(Records from a collection)

- - - - - - -

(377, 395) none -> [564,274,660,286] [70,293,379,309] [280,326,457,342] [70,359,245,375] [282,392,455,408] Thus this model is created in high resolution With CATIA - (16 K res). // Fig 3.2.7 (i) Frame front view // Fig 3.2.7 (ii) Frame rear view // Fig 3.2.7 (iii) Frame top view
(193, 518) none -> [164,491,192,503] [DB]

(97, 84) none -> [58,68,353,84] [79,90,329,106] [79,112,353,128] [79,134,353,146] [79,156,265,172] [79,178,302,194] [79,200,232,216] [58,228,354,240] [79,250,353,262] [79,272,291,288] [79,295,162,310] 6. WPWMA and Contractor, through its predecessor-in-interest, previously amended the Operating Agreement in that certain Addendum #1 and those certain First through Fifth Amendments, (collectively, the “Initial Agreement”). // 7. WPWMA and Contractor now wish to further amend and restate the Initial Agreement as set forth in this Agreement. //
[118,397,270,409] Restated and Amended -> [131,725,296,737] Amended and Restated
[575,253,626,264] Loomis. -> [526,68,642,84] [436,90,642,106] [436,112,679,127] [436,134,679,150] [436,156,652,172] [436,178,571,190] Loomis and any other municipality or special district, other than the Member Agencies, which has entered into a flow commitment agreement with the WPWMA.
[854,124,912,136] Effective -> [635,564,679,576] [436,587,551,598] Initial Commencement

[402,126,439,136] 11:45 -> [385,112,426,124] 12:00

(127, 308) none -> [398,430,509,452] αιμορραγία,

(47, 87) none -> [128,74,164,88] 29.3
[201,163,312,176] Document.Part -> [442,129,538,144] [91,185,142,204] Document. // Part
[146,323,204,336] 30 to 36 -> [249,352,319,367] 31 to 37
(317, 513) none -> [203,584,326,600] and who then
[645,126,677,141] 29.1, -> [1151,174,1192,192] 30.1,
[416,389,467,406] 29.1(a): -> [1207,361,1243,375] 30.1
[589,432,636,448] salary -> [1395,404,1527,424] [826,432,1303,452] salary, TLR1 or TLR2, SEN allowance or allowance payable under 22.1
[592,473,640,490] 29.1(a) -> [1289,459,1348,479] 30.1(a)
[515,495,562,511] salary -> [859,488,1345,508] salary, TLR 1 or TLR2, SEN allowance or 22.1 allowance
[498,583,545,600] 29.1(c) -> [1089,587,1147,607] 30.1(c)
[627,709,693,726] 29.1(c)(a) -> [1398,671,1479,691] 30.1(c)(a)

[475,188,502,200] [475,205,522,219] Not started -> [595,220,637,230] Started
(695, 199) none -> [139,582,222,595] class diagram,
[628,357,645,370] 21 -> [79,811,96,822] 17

- - - - - - -

** Activity **
All of the entries above need to be output again exactly.

** Written answer **
(377, 395) none -> [564,274,660,286] [70,293,379,309] [280,326,457,342] [70,359,245,375] [282,392,455,408] Thus this model is created in high resolution With CATIA - (16 K res). // Fig 3.2.7 (i) Frame front view // Fig 3.2.7 (ii) Frame rear view // Fig 3.2.7 (iii) Frame top view
(193, 518) none -> [164,491,192,503] [DB]

(97, 84) none -> [58,68,353,84] [79,90,329,106] [79,112,353,128] [79,134,353,146] [79,156,265,172] [79,178,302,194] [79,200,232,216] [58,228,354,240] [79,250,353,262] [79,272,291,288] [79,295,162,310] 6. WPWMA and Contractor, through its predecessor-in-interest, previously amended the Operating Agreement in that certain Addendum #1 and those certain First through Fifth Amendments, (collectively, the “Initial Agreement”). // 7. WPWMA and Contractor now wish to further amend and restate the Initial Agreement as set forth in this Agreement. //
[118,397,270,409] Restated and Amended -> [131,725,296,737] Amended and Restated
[575,253,626,264] Loomis. -> [526,68,642,84] [436,90,642,106] [436,112,679,127] [436,134,679,150] [436,156,652,172] [436,178,571,190] Loomis and any other municipality or special district, other than the Member Agencies, which has entered into a flow commitment agreement with the WPWMA.
[854,124,912,136] Effective -> [635,564,679,576] [436,587,551,598] Initial Commencement

[402,126,439,136] 11:45 -> [385,112,426,124] 12:00

(127, 308) none -> [398,430,509,452] αιμορραγία,

(47, 87) none -> [128,74,164,88] 29.3
[201,163,312,176] Document.Part -> [442,129,538,144] [91,185,142,204] Document. // Part
[146,323,204,336] 30 to 36 -> [249,352,319,367] 31 to 37
(317, 513) none -> [203,584,326,600] and who then
[645,126,677,141] 29.1, -> [1151,174,1192,192] 30.1,
[416,389,467,406] 29.1(a): -> [1207,361,1243,375] 30.1
[589,432,636,448] salary -> [1395,404,1527,424] [826,432,1303,452] salary, TLR1 or TLR2, SEN allowance or allowance payable under 22.1
[592,473,640,490] 29.1(a) -> [1289,459,1348,479] 30.1(a)
[515,495,562,511] salary -> [859,488,1345,508] salary, TLR 1 or TLR2, SEN allowance or 22.1 allowance
[498,583,545,600] 29.1(c) -> [1089,587,1147,607] 30.1(c)
[627,709,693,726] 29.1(c)(a) -> [1398,671,1479,691] 30.1(c)(a)

[475,188,502,200] [475,205,522,219] Not started -> [595,220,637,230] Started
(695, 199) none -> [139,582,222,595] class diagram,
[628,357,645,370] 21 -> [79,811,96,822] 17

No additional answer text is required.